A decisão do TJ baseou-se em liminar do Supremo Tribunal Federal (STF) que liberou a entrega das cápsulas de fosfoetanolamina a um paciente. Segundo estimativa de advogados e familiares de outros pacientes com câncer, há mais de mil ações do gênero.

Nos últimos dias, filas se formaram na universidade em busca da droga. Alguns creem que essa pode ser a última chance de evitar a morte dos doentes.

Na terça (13), no entanto, as pessoas foram informadas que a substância não seria entregue por não haver estoque e que os mandados judiciais deveriam ser protocolados na Procuradoria Geral da USP.

Cobaias?

Segundo o presidente da Sociedade Brasileira de Oncolgia Clínica Evanius Wiermann, o caso pode se resumido como uma "loucura". "Os pacientes estão sendo feitos de cobaia sem garantia nenhuma de segurança ou de eficácia."

A fosfoetanolamina só passou por estudos iniciais em células e em animais.
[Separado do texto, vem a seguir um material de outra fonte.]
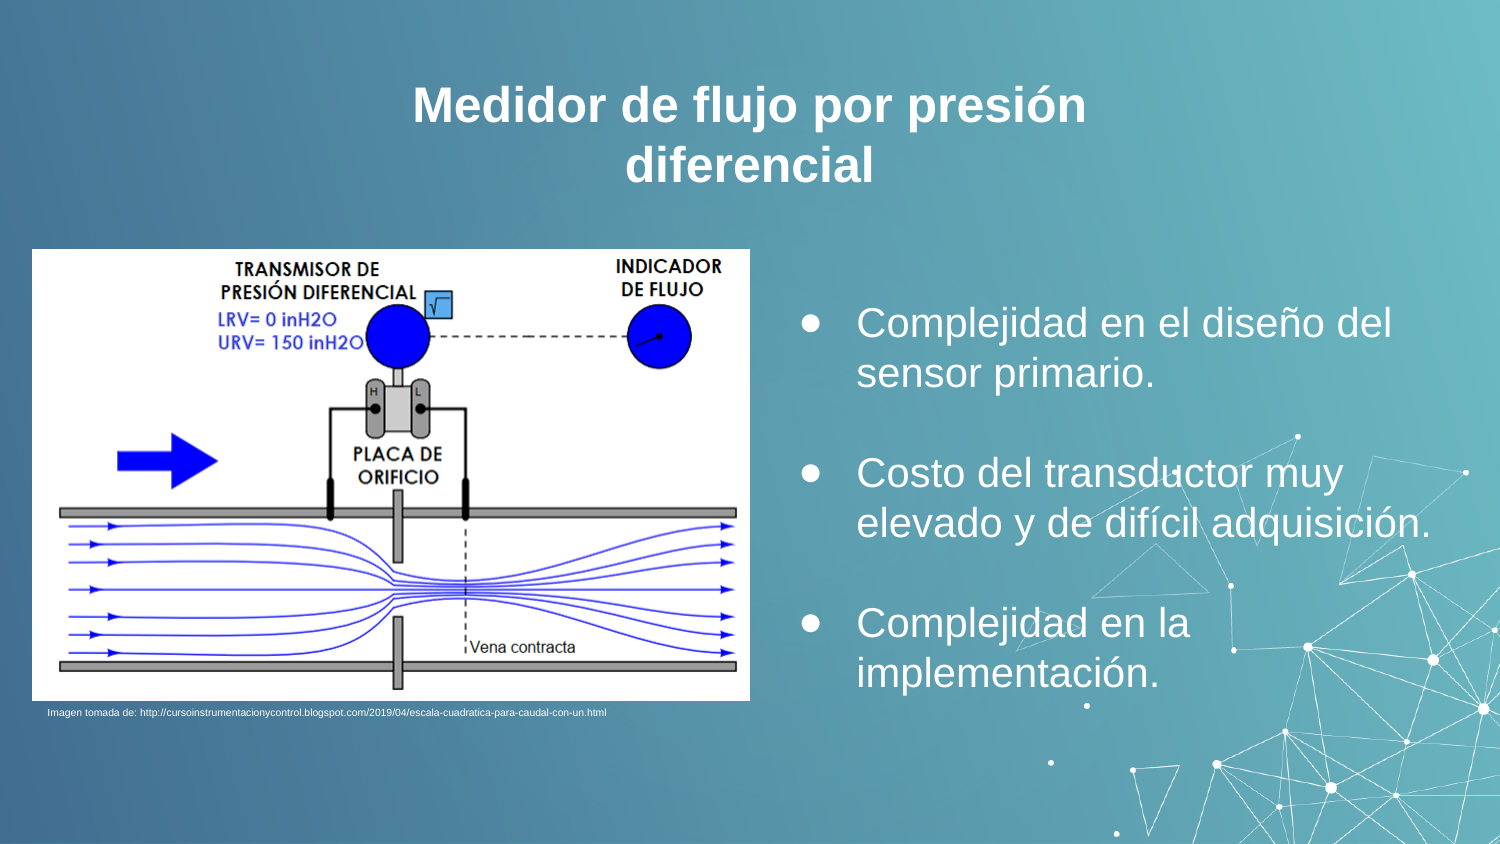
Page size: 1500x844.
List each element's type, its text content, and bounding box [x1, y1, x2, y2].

Para uma droga ser aprovada, pelo menos três fases de estudos em humanos devem ser realizadas –para avaliar se a droga de fato funciona, se é segura e quais os efeitos colaterais.

Cientificamente, ela ainda pode ser considerada apenas uma promessa, com a qual deve se ter muita cautela.
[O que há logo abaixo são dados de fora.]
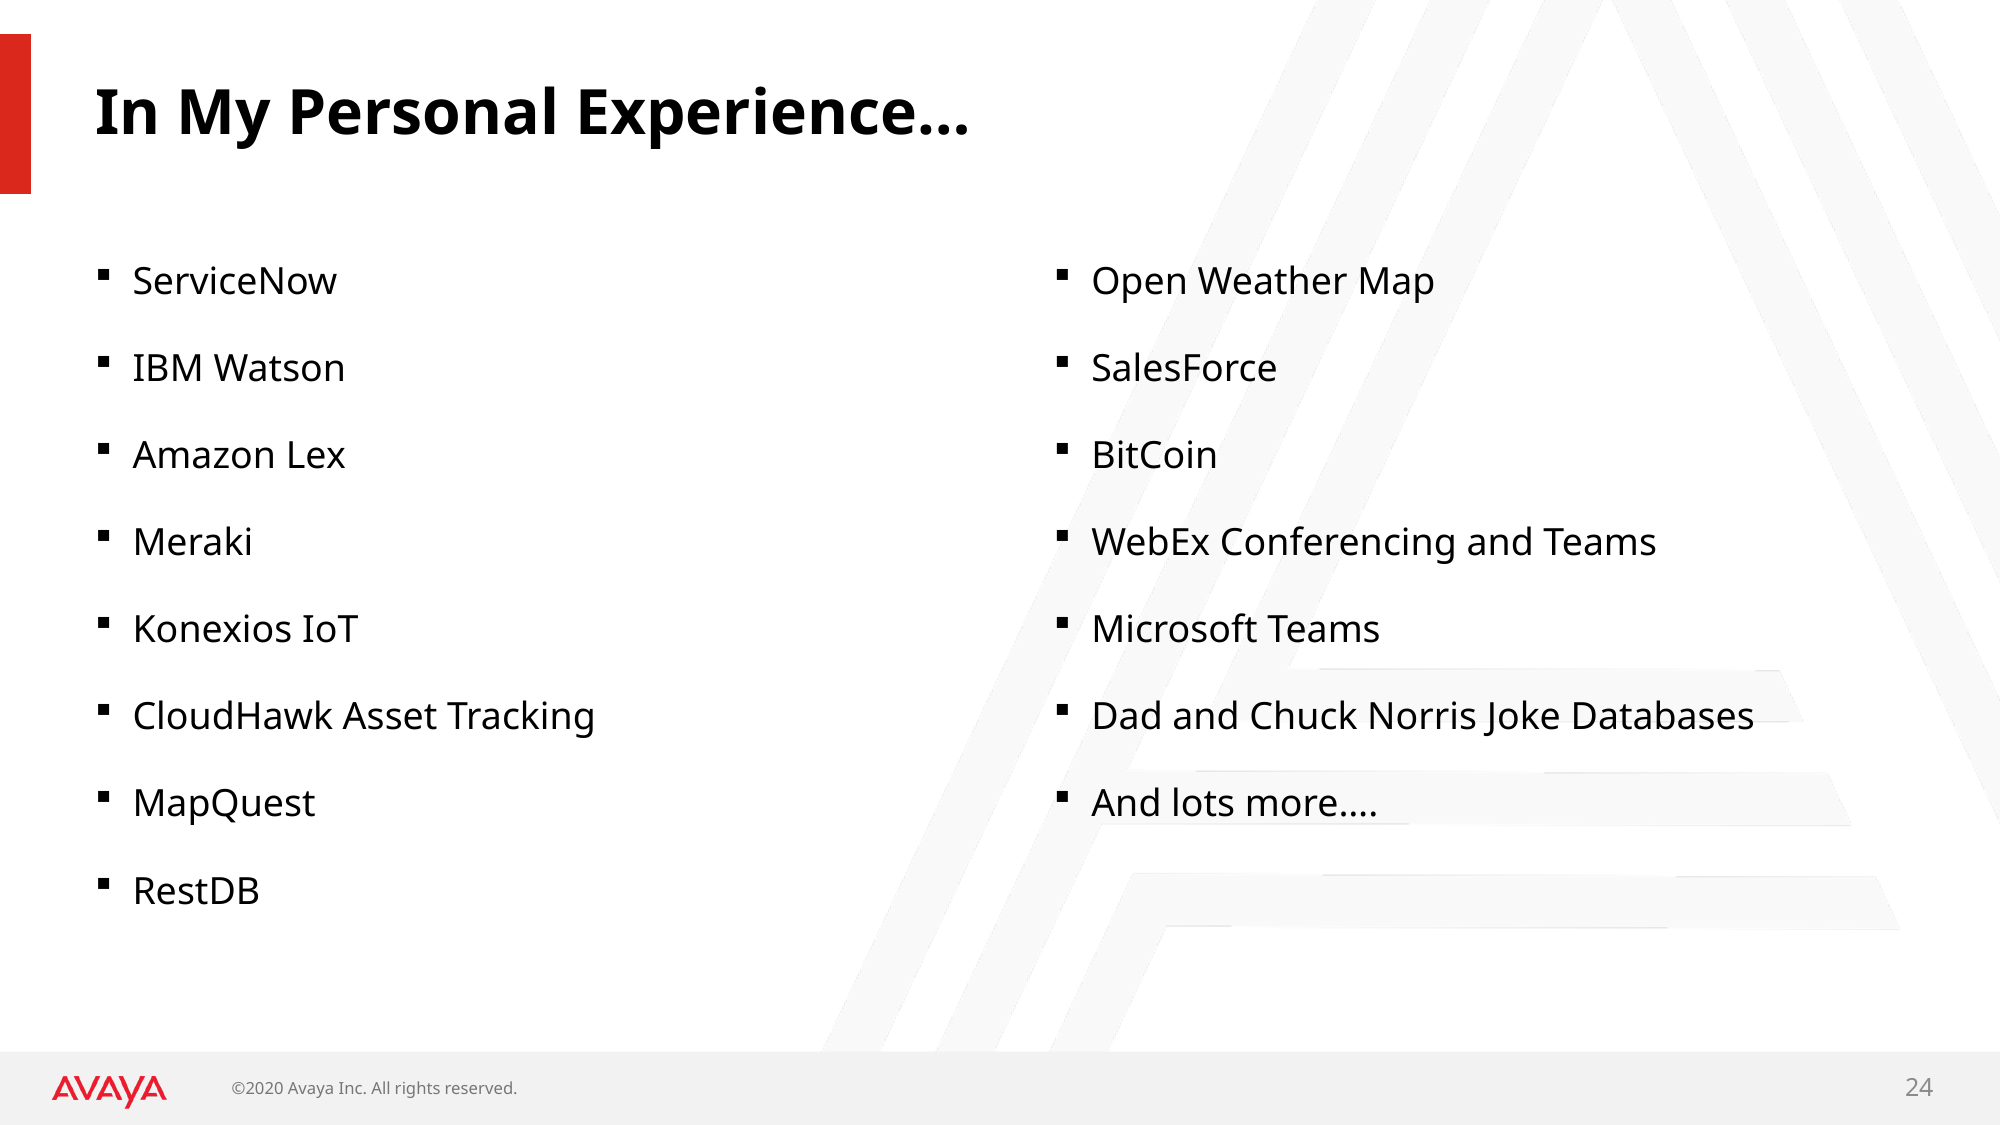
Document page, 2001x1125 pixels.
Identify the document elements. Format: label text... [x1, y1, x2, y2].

Nem nos casos de "sucesso" é possível saber se há realmente um efeito anticâncer da fosfoetanolamina ou um efeito placebo – já que não existem estudos controlados.

Para Wiermann, outro problema é o "viés de seleção" – só os casos de sucesso são relatados, aumentando a fama da droga. Os possíveis efeitos colaterais jamais são reportados porque os pacientes não estão sendo acompanhados em um dos estudos.

Em nota, a USP informou que a fosfoetanolamina não é remédio e que foi estudada como produto químico e que não há "demonstração cabal de que tenha ação efetiva contra a doença".

A USP evitou, porém, bater o martelo a respeito do caso e não esclareceu, por exemplo, por que um de seus pesquisadores – Gilberto Chierice, professor aposentado que coordenou pesquisas com a fosfoetanolamina sintética – distribuía o suposto medicamento alegando que seria a "cura do câncer".

Tampouco a universidade disse porque levou mais de dez anos, desde o início da distribuição, para que alguma providência fosse tomada para cessá-la.

A USP diz que não tem como produzir a substância em larga escala para atender às "centenas de liminares", mas que vai cumprir as decisões dentro da "capacidade". Por fim, afirmou que apura o possível envolvimento de docentes ou servidores na difusão da "informação incorreta".

Má vontade

As declarações de Chierice à imprensa fizeram com que a busca pela droga aumentasse.

Segundo ele, a droga não chegou ao mercado devido à "má vontade" das autoridades. A Agência Nacional de Vigilância Sanitária (Anvisa) esclarece que não é possível registrar um medicamento sem os testes em humanos.

Nesta quarta (14), em uma reunião com cerca de 15 pessoas, foi avisado que o funcionário que cuida da preparação da droga está viajando e que só haverá novas entregas a partir da próxima semana, atendendo decisões judiciais referentes a setembro.